Crude oil prices started the week with a loss as traders await the latest inflation reading from the United States and the market prices in Russia’s stated plans to reduce oil production by half a million barrels.
The Bureau of Labor Statistics is releasing its consumer price index report for January tomorrow but a revision of December figures released last Friday showed that CPI for the last month of 2022 actually increased instead of decreasing as initially reported by the BLS.
The January reading is seen by analysts at 0.4 percent, according to a Reuters survey.
On top of worries about U.S. inflation and its effect on oil demand, traders are also bracing for news from the Fed this week.
“Crude prices are softening as energy traders anticipate a potentially weakening crude demand outlook as a pivotal inflation report could force the Fed to tighten policy much more aggressively,” senior OANDA analyst Edward Moya told Reuters.
“This week could deliver a make or break moment in how bad of a recession Wall Street prices in.”
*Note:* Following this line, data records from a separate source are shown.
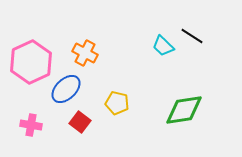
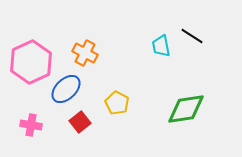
cyan trapezoid: moved 2 px left; rotated 35 degrees clockwise
yellow pentagon: rotated 15 degrees clockwise
green diamond: moved 2 px right, 1 px up
red square: rotated 15 degrees clockwise
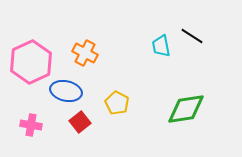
blue ellipse: moved 2 px down; rotated 56 degrees clockwise
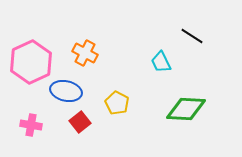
cyan trapezoid: moved 16 px down; rotated 15 degrees counterclockwise
green diamond: rotated 12 degrees clockwise
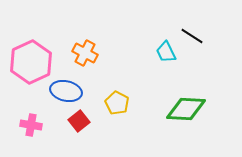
cyan trapezoid: moved 5 px right, 10 px up
red square: moved 1 px left, 1 px up
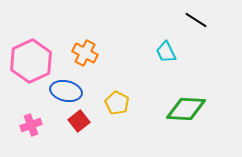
black line: moved 4 px right, 16 px up
pink hexagon: moved 1 px up
pink cross: rotated 30 degrees counterclockwise
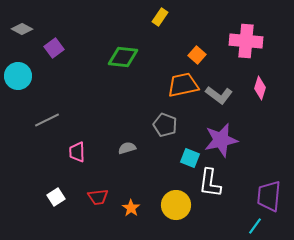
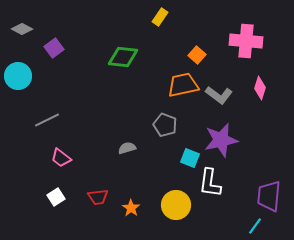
pink trapezoid: moved 16 px left, 6 px down; rotated 50 degrees counterclockwise
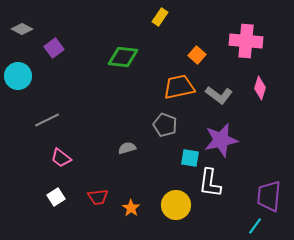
orange trapezoid: moved 4 px left, 2 px down
cyan square: rotated 12 degrees counterclockwise
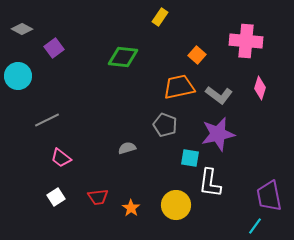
purple star: moved 3 px left, 6 px up
purple trapezoid: rotated 16 degrees counterclockwise
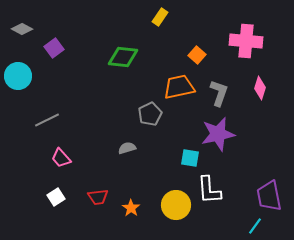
gray L-shape: moved 2 px up; rotated 108 degrees counterclockwise
gray pentagon: moved 15 px left, 11 px up; rotated 25 degrees clockwise
pink trapezoid: rotated 10 degrees clockwise
white L-shape: moved 1 px left, 7 px down; rotated 12 degrees counterclockwise
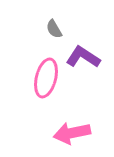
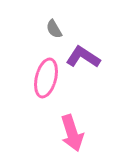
pink arrow: rotated 96 degrees counterclockwise
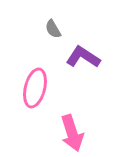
gray semicircle: moved 1 px left
pink ellipse: moved 11 px left, 10 px down
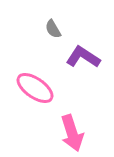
pink ellipse: rotated 69 degrees counterclockwise
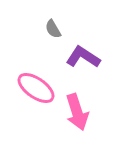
pink ellipse: moved 1 px right
pink arrow: moved 5 px right, 21 px up
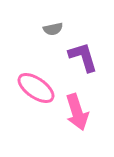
gray semicircle: rotated 72 degrees counterclockwise
purple L-shape: rotated 40 degrees clockwise
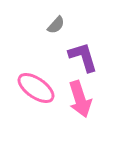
gray semicircle: moved 3 px right, 4 px up; rotated 36 degrees counterclockwise
pink arrow: moved 3 px right, 13 px up
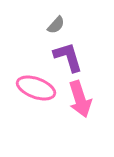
purple L-shape: moved 15 px left
pink ellipse: rotated 15 degrees counterclockwise
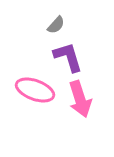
pink ellipse: moved 1 px left, 2 px down
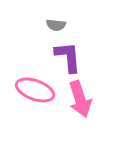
gray semicircle: rotated 54 degrees clockwise
purple L-shape: rotated 12 degrees clockwise
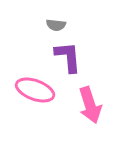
pink arrow: moved 10 px right, 6 px down
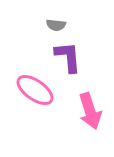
pink ellipse: rotated 15 degrees clockwise
pink arrow: moved 6 px down
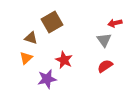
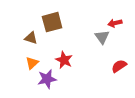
brown square: rotated 15 degrees clockwise
gray triangle: moved 2 px left, 3 px up
orange triangle: moved 6 px right, 5 px down
red semicircle: moved 14 px right
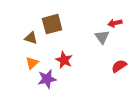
brown square: moved 2 px down
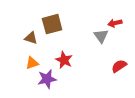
gray triangle: moved 1 px left, 1 px up
orange triangle: rotated 24 degrees clockwise
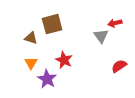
orange triangle: moved 1 px left; rotated 40 degrees counterclockwise
purple star: rotated 30 degrees counterclockwise
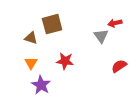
red star: moved 1 px right, 1 px down; rotated 18 degrees counterclockwise
purple star: moved 6 px left, 6 px down
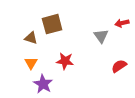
red arrow: moved 7 px right
purple star: moved 2 px right, 1 px up
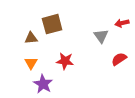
brown triangle: rotated 24 degrees counterclockwise
red semicircle: moved 7 px up
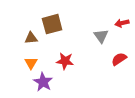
purple star: moved 2 px up
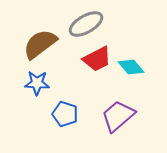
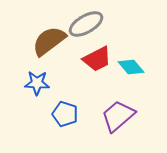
brown semicircle: moved 9 px right, 3 px up
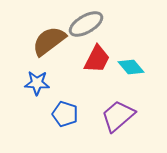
red trapezoid: rotated 36 degrees counterclockwise
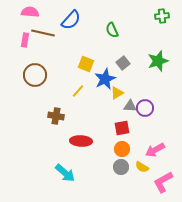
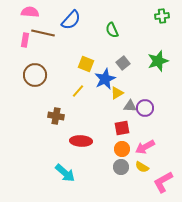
pink arrow: moved 10 px left, 3 px up
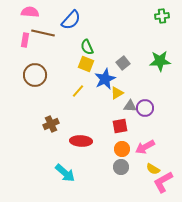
green semicircle: moved 25 px left, 17 px down
green star: moved 2 px right; rotated 15 degrees clockwise
brown cross: moved 5 px left, 8 px down; rotated 35 degrees counterclockwise
red square: moved 2 px left, 2 px up
yellow semicircle: moved 11 px right, 2 px down
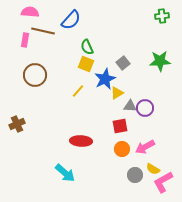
brown line: moved 2 px up
brown cross: moved 34 px left
gray circle: moved 14 px right, 8 px down
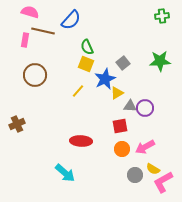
pink semicircle: rotated 12 degrees clockwise
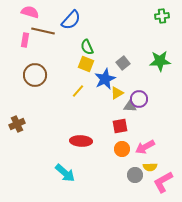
purple circle: moved 6 px left, 9 px up
yellow semicircle: moved 3 px left, 2 px up; rotated 32 degrees counterclockwise
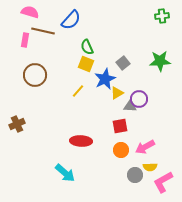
orange circle: moved 1 px left, 1 px down
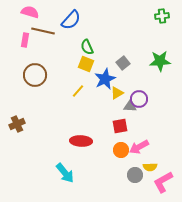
pink arrow: moved 6 px left
cyan arrow: rotated 10 degrees clockwise
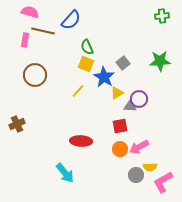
blue star: moved 1 px left, 2 px up; rotated 15 degrees counterclockwise
orange circle: moved 1 px left, 1 px up
gray circle: moved 1 px right
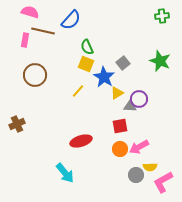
green star: rotated 25 degrees clockwise
red ellipse: rotated 20 degrees counterclockwise
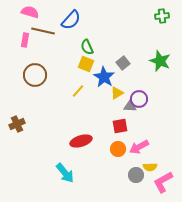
orange circle: moved 2 px left
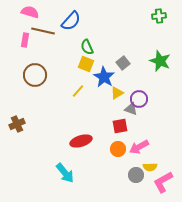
green cross: moved 3 px left
blue semicircle: moved 1 px down
gray triangle: moved 1 px right, 3 px down; rotated 16 degrees clockwise
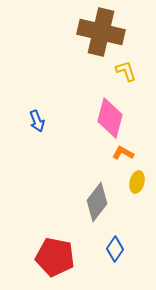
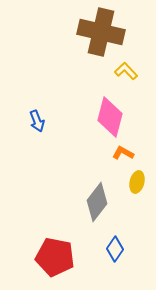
yellow L-shape: rotated 25 degrees counterclockwise
pink diamond: moved 1 px up
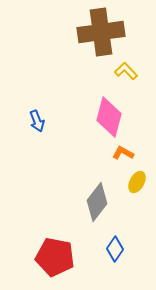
brown cross: rotated 21 degrees counterclockwise
pink diamond: moved 1 px left
yellow ellipse: rotated 15 degrees clockwise
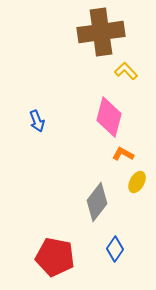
orange L-shape: moved 1 px down
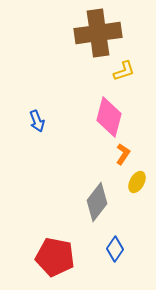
brown cross: moved 3 px left, 1 px down
yellow L-shape: moved 2 px left; rotated 115 degrees clockwise
orange L-shape: rotated 95 degrees clockwise
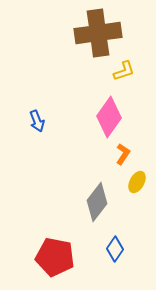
pink diamond: rotated 21 degrees clockwise
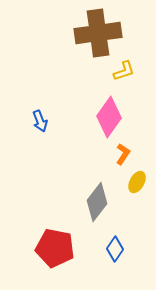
blue arrow: moved 3 px right
red pentagon: moved 9 px up
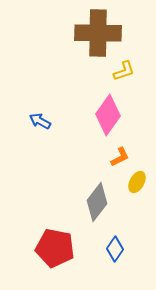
brown cross: rotated 9 degrees clockwise
pink diamond: moved 1 px left, 2 px up
blue arrow: rotated 140 degrees clockwise
orange L-shape: moved 3 px left, 3 px down; rotated 30 degrees clockwise
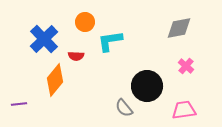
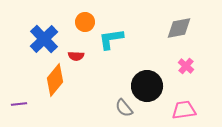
cyan L-shape: moved 1 px right, 2 px up
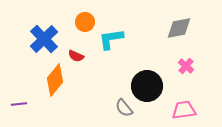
red semicircle: rotated 21 degrees clockwise
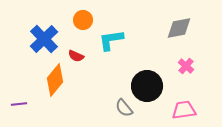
orange circle: moved 2 px left, 2 px up
cyan L-shape: moved 1 px down
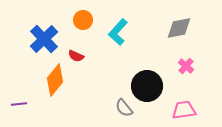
cyan L-shape: moved 7 px right, 8 px up; rotated 40 degrees counterclockwise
Meanwhile, Russia’s production cut announcement, which contributed to last week’s rally in oil prices has run its course, with analysts noting that such a cut was already priced in.
“These cuts do not change our view on the market, given that we were already assuming that Russia would have to reduce supply as a result of the EU ban on oil and refined products. The weakness that we are seeing in prices in early morning trading today likely reflects the market coming to the realization that these cuts are already largely priced in,” ING wrote in a note, quoted by Investing.com.